__Materials provided__.
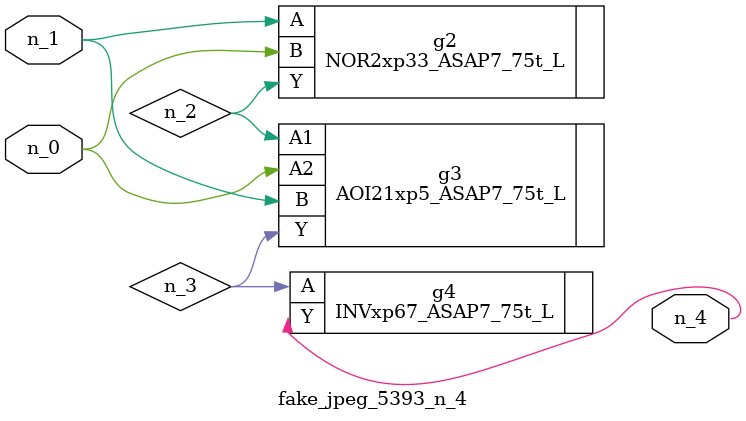
<source format=v>
module fake_jpeg_5393_n_4 (n_0, n_1, n_4);

input n_0;
input n_1;

output n_4;

wire n_2;
wire n_3;

NOR2xp33_ASAP7_75t_L g2 ( 
.A(n_1),
.B(n_0),
.Y(n_2)
);

AOI21xp5_ASAP7_75t_L g3 ( 
.A1(n_2),
.A2(n_0),
.B(n_1),
.Y(n_3)
);

INVxp67_ASAP7_75t_L g4 ( 
.A(n_3),
.Y(n_4)
);


endmodule
</source>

__About this exercise__.
If the data includes images, omit them, and set down everything else exactly as above.

__Result__.
<source format=v>
module fake_jpeg_5393_n_4 (n_0, n_1, n_4);

input n_0;
input n_1;

output n_4;

wire n_2;
wire n_3;

NOR2xp33_ASAP7_75t_L g2 ( 
.A(n_1),
.B(n_0),
.Y(n_2)
);

AOI21xp5_ASAP7_75t_L g3 ( 
.A1(n_2),
.A2(n_0),
.B(n_1),
.Y(n_3)
);

INVxp67_ASAP7_75t_L g4 ( 
.A(n_3),
.Y(n_4)
);


endmodule
</source>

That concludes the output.